The statistical significance of the intergroup differences was assessed by the χ2 test for categorical variables and by the Kruskal-Wallis and Mann-Whitney U tests for continuous variables using StatView II software (version 5.0 for Macintosh; SAS Institute, Cary, NC). The association between the hemostatic markers and other variables was first tested by a univariate logistic regression analysis. Covariates significant at the P<.05 critical level were entered into the multivariate model.
The 29 patients with BD all showed confluent or irregular periventricular hyperintensities on their MRI scans, with varying degrees of lacunar infarction in the basal ganglia and white matter. The severity of the dementia was mild to severe, with CDR scores ranging from 1 to 3 and with MMSE/HDSR scores between 8/30 and 22/30. Other abnormal neurological findings included abulia, unsteady gait, dysarthria, incontinence, sensory deficits, and hemiparesis.

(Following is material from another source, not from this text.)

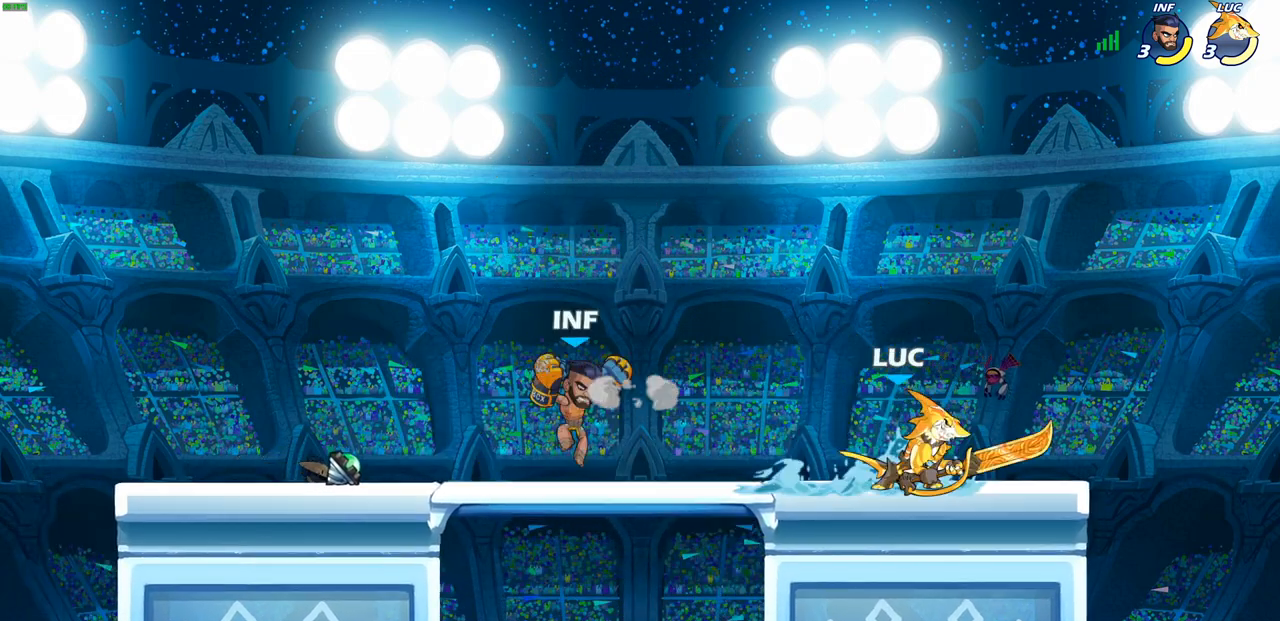
{"buttons": [], "left_stick": "up-left", "right_stick": "center", "events": [[400, "left_stick", "up"], [483, "left_stick", "up-left"]]}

None of the patients with BD fulfilled the modified version of the clinical criteria on disseminated intravascular coagulation established by the Research Committee of the Japanese Ministry of Health and Welfare (Tokyo).15 Family history was unremarkable in these patients.
The patients with BD were classified into the stable group (11 patients) or the deteriorating group (18 patients who showed subacute aggravation of either focal or "subcortical" cerebral dysfunctions) (Table 1). In the stable group, no obvious focal neurological deficits had emerged during the past 3 months, whereas 6 of the 18 deteriorating patients with BD had evidence of recent lacunar infarctions, and 4 of those showed mild hemiparesis. The lacunae observed on the MRI scan were judged to be responsible for the deterioration if they appeared to be fresh or if they corresponded with the emerging neurological deficits or "subcortical" dysfunction. Antiplatelet drugs were prescribed in 3 of the 11 stable patients with BD, and in 2 out of the 18 deteriorating patients with BD before the aggravation. Anticoagulants were not used in either group.

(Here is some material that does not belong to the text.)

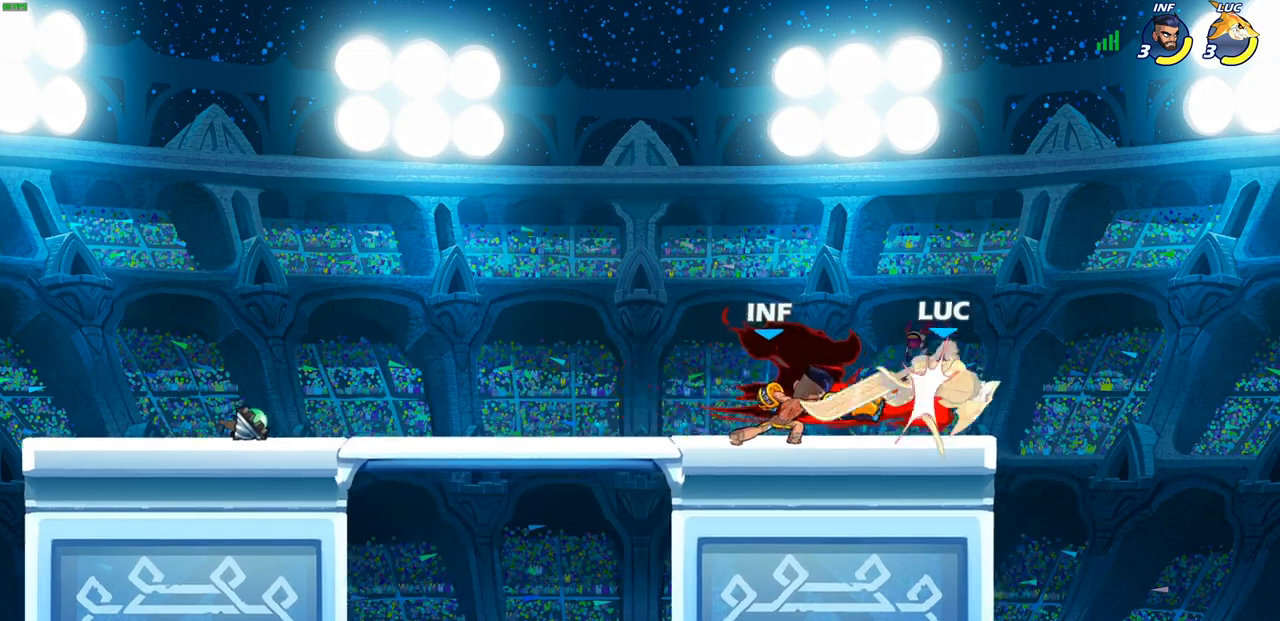
{"buttons": [], "left_stick": "up-left", "right_stick": "center", "events": [[117, "left_stick", "center"], [300, "left_stick", "left"], [483, "left_stick", "up-left"]]}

There were no significant differences in age between the leukoaraiosis without dementia, BD, lacunar infarction, and OND groups (Table 1). Among demographic variables, hypertension and previous stroke were more frequent in the former 3 groups, and microalbuminuria and the elevated C-reactive protein (CRP) values were more frequent in the BD group (Table 1).
The number of lacunae did not differ among the groups, except for the OND group. No significant white matter lesions were observed in either the OND or lacunar infarction group. The scores on the MMSE/HDSR and CDR remained within the normal range in the leukoaraiosis without dementia, lacunar infarction, and OND groups. On the contrary, the mean ± SD MMSE/HDSR scores were 16.9 ± 4.9 and 12.2 ± 5.8 in the stable and deteriorating BD groups, respectively, and the mean ± SD CDR scores were 1.50 ± 0.58 and 2.31 ± 0.86, respectively, showing a trend toward worsening in the latter BD group (P = .09 for the MMSE/HDSR and P = .09 for the CDR). The mean ± SD ventricular area–cranial space area ratios were 9.9 ± 3.2 in the leukoaraiosis without dementia group, 10.3 ± 2.7 in the stable BD group, 12.6 ± 4.5 in the deteriorating BD group, 9.5 ± 2.2 in the lacunar infarction group, and 7.0 ± 2.3 in the OND group. There were intergroup differences in this ratio, with the deteriorating BD group's being higher (P<.01) than that of the OND group.
In the leukoaraiosis without dementia, stable BD, and lacunar infarction groups, the TAT, F1 + 2, and XDP levels did not differ from those in the OND group (Table 2). In contrast, the patients with deteriorating BD showed higher TAT and XDP levels (P<.001) as compared with patients in the OND group. There were intergroup differences, with higher F1 + 2 and fibrinogen values in the patients with BD (Table 2).
The multivariable relationship between the 5 predictor variables and the 2 outcome variables is presented in Table 3. Age, the MMSE/HDSR score, leukoaraiosis, ventricular area–cranial space area ratio, and CRP levels were significant predictors for activation of the coagulation-fibrinolysis system as determined by a TAT level of greater than 7.0 ng/mL and and an XDP level of greater than 300 ng/mL. Age was a significant predictor for an F1 + 2 level of greater than 1.8 nmol/mL. For more definitive analysis, these parameters were entered into a multivariate model as predictors of a TAT level of greater than 7.0 ng/mL and an XDP level of greater than 300 ng/mL. Only age and the MMSE/HDSR scores were retained in this model, with P<.10 as a predictor for the TAT values and the CRP levels as a predictor for the XDP values.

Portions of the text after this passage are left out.